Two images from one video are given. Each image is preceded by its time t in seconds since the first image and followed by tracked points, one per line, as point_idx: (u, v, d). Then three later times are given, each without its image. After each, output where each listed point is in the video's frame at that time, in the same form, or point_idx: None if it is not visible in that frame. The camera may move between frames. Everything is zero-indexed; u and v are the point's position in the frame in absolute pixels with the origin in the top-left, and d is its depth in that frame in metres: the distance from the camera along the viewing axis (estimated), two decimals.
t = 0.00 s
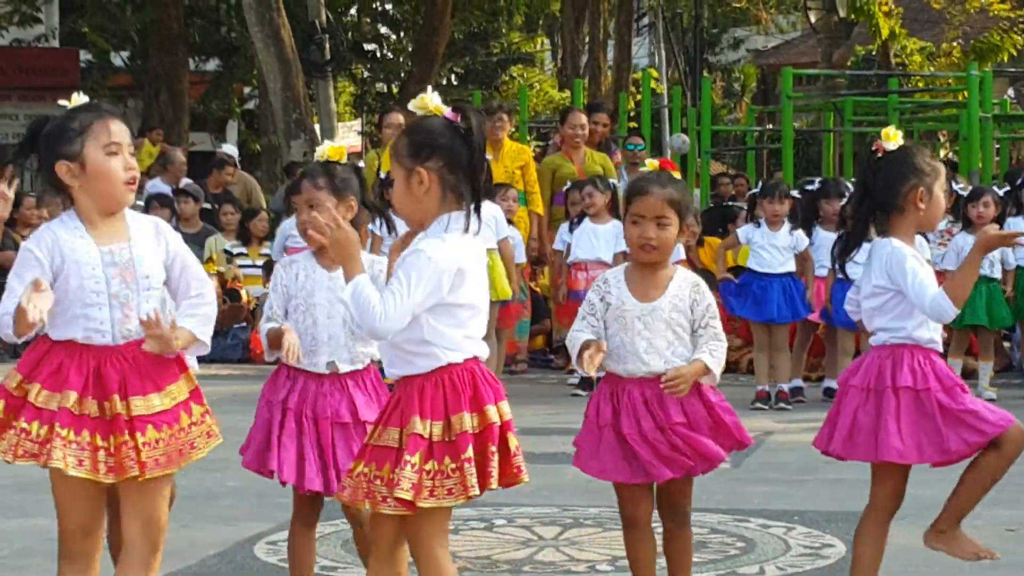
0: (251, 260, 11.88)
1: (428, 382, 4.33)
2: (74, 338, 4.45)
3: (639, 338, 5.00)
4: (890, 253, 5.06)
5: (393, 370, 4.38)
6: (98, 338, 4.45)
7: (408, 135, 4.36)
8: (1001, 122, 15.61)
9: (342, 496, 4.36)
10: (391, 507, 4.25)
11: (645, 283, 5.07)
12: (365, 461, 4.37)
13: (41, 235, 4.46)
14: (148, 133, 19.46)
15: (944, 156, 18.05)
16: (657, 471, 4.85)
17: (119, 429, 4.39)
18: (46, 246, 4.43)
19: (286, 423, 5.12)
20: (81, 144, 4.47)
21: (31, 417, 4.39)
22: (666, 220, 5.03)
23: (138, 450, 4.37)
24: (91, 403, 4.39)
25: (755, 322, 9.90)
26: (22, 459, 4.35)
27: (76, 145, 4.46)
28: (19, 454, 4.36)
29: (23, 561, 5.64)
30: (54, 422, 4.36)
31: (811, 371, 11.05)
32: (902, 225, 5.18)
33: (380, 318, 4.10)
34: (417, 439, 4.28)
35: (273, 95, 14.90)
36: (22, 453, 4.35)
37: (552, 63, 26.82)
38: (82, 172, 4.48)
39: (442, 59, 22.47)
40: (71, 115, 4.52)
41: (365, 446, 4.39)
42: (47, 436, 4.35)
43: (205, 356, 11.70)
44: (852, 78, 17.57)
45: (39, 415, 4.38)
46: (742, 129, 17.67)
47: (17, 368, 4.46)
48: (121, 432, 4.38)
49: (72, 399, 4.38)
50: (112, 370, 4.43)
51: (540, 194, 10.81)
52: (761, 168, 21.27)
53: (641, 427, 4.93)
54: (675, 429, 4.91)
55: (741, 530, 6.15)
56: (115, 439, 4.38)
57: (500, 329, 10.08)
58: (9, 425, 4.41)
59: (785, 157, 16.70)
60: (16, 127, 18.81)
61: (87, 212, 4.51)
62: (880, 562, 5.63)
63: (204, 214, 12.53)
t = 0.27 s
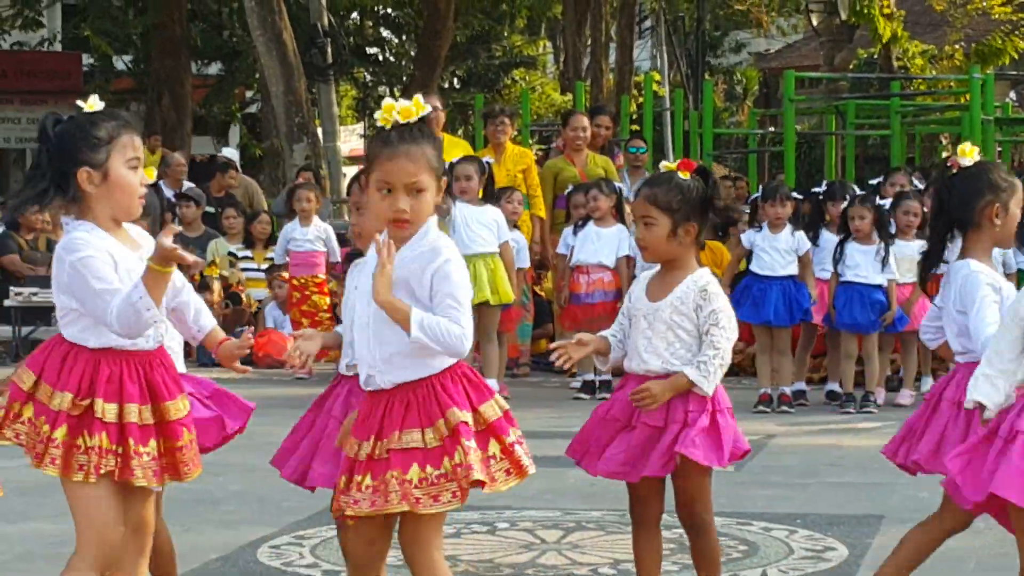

════════════════════

Omit all pictures while transcribing the entries verbatim.

▶ EXERCISE SOLUTION
Two images from one video are given. Each image is preceded by its time t in seconds since the first image and followed by tracked points, one per line, as point_idx: (u, v, d). Then three later times are given, each without its image. After each, output where each listed point is in the video's frame at that time, in the same form, or point_idx: None if it is not visible in that frame. The camera may move between frames. Everything is zero-indexed; u and v are the point's position in the frame in absolute pixels with the origin in the top-left, and d is its depth in that frame in metres: the distance from the camera along the viewing axis (estimated), two decimals.
t = 0.00 s
0: (251, 260, 11.88)
1: (428, 382, 4.33)
2: (74, 338, 4.45)
3: (639, 338, 5.00)
4: (890, 253, 5.06)
5: (393, 370, 4.38)
6: (98, 338, 4.45)
7: (408, 135, 4.36)
8: (1001, 122, 15.61)
9: (342, 496, 4.36)
10: (391, 507, 4.25)
11: (645, 283, 5.07)
12: (365, 461, 4.37)
13: (41, 235, 4.46)
14: (148, 133, 19.46)
15: (944, 156, 18.05)
16: (657, 471, 4.85)
17: (119, 429, 4.39)
18: (46, 246, 4.43)
19: (286, 423, 5.12)
20: (81, 144, 4.47)
21: (31, 417, 4.39)
22: (666, 220, 5.03)
23: (138, 450, 4.37)
24: (91, 403, 4.39)
25: (755, 322, 9.90)
26: (22, 459, 4.35)
27: (76, 145, 4.46)
28: (19, 454, 4.36)
29: (23, 561, 5.64)
30: (54, 422, 4.36)
31: (811, 371, 11.05)
32: (902, 225, 5.18)
33: (380, 318, 4.10)
34: (417, 439, 4.28)
35: (273, 95, 14.90)
36: (22, 453, 4.35)
37: (552, 63, 26.82)
38: (82, 172, 4.48)
39: (442, 59, 22.47)
40: (71, 115, 4.52)
41: (365, 446, 4.39)
42: (47, 436, 4.35)
43: (205, 356, 11.70)
44: (852, 78, 17.57)
45: (39, 415, 4.38)
46: (742, 129, 17.67)
47: (17, 368, 4.46)
48: (121, 432, 4.38)
49: (72, 399, 4.38)
50: (112, 370, 4.43)
51: (540, 194, 10.81)
52: (761, 168, 21.27)
53: (641, 427, 4.93)
54: (675, 429, 4.91)
55: (741, 530, 6.15)
56: (115, 439, 4.38)
57: (500, 329, 10.08)
58: (9, 425, 4.41)
59: (785, 157, 16.70)
60: (16, 127, 18.81)
61: (87, 212, 4.51)
62: (880, 562, 5.63)
63: (204, 214, 12.53)
t = 0.27 s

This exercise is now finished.